If politics and good governance are all about snapshot polls than by all means be discouraged that health care reform has apparently notched down a couple points. On the other hand if you think good governance is about leaving a positive legacy – FACTBOX-US healthcare bill would provide immediate benefits – and about the common good than just say to hell with poll snapshots. Here’s why. Doing the right thing is not always popular. That popularity also takes a beating when you have a constant barrage of misinformation about big changes like health care reform. While I tend to think health care reform ( The Patient Protection and Affordable Care Act) involved relative modest improvements to accessibility and the protection against the worse excesses of the predatory health insurance industry, PPAC was the single biggest health care reform package since Medicare. The history of Medicare provides the single biggest reason that no Democrat or one of those few remaining moderate Republicans should regret supporting the PPAC. Health Care Reform Circa 1965: Polling on Medicare
A July 1962 Gallup poll found mixed feelings about President John F. Kennedy’s proposal, 28 percent said they held generally favorable views of his plan, 24 percent were generally unfavorable, and a sizable plurality (33 percent) said they didn’t have an opinion on it or hadn’t heard about the plan.

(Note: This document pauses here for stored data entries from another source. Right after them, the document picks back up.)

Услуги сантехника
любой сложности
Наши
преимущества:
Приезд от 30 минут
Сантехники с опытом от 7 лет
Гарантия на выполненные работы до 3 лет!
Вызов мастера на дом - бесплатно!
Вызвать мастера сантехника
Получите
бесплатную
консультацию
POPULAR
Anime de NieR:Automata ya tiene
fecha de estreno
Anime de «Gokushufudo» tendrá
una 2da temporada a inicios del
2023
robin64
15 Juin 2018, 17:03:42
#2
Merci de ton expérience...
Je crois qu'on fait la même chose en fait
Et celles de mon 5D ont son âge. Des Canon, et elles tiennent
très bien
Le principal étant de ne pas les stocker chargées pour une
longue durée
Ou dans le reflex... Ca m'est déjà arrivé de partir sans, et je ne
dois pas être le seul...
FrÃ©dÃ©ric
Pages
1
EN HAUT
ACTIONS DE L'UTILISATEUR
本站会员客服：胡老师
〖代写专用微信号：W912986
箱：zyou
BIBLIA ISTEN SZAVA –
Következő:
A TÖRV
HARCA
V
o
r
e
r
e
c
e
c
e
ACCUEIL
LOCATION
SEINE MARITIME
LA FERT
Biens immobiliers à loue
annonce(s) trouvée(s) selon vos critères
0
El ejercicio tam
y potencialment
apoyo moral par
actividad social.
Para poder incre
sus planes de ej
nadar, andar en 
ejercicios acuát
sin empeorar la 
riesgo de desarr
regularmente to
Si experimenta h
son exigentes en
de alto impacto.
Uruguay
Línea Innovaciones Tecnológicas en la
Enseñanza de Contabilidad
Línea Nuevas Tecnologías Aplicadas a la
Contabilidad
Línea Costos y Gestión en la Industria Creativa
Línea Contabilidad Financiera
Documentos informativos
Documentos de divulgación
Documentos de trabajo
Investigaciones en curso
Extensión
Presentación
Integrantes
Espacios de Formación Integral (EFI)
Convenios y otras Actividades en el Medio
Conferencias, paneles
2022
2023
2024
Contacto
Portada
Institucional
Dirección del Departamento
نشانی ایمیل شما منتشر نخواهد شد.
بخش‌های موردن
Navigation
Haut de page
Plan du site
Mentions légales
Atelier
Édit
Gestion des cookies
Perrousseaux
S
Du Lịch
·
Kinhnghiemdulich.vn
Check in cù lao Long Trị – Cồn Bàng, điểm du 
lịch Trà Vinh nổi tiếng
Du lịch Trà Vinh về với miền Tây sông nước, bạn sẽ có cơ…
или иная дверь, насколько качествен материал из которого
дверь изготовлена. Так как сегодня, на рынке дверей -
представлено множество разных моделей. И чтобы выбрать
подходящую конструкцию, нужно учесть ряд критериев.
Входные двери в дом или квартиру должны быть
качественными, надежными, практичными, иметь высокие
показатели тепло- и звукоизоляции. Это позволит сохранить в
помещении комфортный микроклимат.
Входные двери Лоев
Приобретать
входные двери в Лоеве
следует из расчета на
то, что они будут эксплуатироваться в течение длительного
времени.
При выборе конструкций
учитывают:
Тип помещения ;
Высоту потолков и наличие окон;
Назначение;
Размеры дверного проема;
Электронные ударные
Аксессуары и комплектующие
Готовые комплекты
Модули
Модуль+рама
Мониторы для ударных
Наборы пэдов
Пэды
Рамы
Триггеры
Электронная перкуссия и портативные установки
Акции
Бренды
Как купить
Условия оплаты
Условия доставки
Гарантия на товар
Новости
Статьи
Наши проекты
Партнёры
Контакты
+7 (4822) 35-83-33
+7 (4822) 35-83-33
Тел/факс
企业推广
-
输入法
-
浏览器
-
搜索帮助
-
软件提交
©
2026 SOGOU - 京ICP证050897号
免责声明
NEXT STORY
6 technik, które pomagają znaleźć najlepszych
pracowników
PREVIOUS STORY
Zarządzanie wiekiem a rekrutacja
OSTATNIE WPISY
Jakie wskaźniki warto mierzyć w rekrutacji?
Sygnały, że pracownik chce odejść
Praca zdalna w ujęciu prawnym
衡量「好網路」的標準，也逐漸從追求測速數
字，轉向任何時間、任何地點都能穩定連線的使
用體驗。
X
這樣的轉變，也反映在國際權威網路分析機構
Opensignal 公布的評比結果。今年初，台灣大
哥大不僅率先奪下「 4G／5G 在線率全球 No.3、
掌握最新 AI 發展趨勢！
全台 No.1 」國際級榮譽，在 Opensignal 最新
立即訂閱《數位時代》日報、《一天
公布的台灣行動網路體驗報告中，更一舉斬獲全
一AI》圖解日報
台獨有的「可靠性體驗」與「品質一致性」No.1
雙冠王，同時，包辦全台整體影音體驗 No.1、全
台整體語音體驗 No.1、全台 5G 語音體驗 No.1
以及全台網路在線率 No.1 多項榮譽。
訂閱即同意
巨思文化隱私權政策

[ ]…Following Pres. Lyndon Johnson’s election, Americans remained somewhat divided on the plan, with 46 percent telling Harris pollsters in Feb. 1965 that they’d prefer “a Federal law which would provide medical care for the aged by a special tax, like Social Security” and 36 percent more inclined to support “a plan of expanded private health insurance.” Then, as now, Democrats were more apt to favor the government option (58 percent) than were Republicans (27 percent).
Asked another way, 62 percent said they favored “President Johnson’s program of medical care for the aged under Social Security.” A smaller majority, 56 percent, backed the American Medical Association’s alternative plan, which would have “everyone who could afford it covered by private health insurance” and “those who couldn’t afford it …covered under a government health plan.”
Medicare has had its ups and downs but continues to be a very popular program.
Those comparisons show the depth of Medicare’s popularity. According to a national CAHPS survey conducted by the Centers for Medicare and Medicaid Services in 2007, 56 percent of enrollees in traditional fee-for-service Medicare give their “health plan” a rating of 9 or 10 on a 0-10 scale. Similarly, 60 percent of seniors enrolled in Medicare Managed Care rated their plans a 9 or 10. But according to the CAHPS surveys compiled by HHS, only 40 percent of Americans enrolled in private health insurance gave their plans a 9 or 10 rating.
More importantly, the higher scores for Medicare are based on perceptions of better access to care. More than two thirds (70 percent) of traditional Medicare enrollees say they “always” get access to needed care (appointments with specialists or other necessary tests and treatment), compared with 63 percent in Medicare managed care plans and only 51 percent of those with private insurance.
For today’s right-wing conservatives the only things which seem to matter are greed, power and the belief in some radical ideology that is the antithesis of an enlightened democracy. That blind herd mentality might win them a few seats in Congress, but history is not on their side. Despite all the BS about repealing health care reform, killing Social Security, Medicare, Medicaid and Unemployment Insurance – those programs have remained popular with the public. It is not the popularity of these programs alone that matters. They are essential to any modern industrialized nation. If Conservatives are truly for the continuation of a free market based economy – they seemed to love the corrosive crony capitalism of the Bush and Reagan years – than they should be pro social safety net. Modern free markets with a capable labor force are not possible without the stabilizing effects of the safety net to counter balance the unpredictability of free markets. If modern right-wing conservatism’s aim is a permanent crony capitalism, a kind of cruel and unstable modern plantation nation, in which there is little real upward mobility than they are on the right path.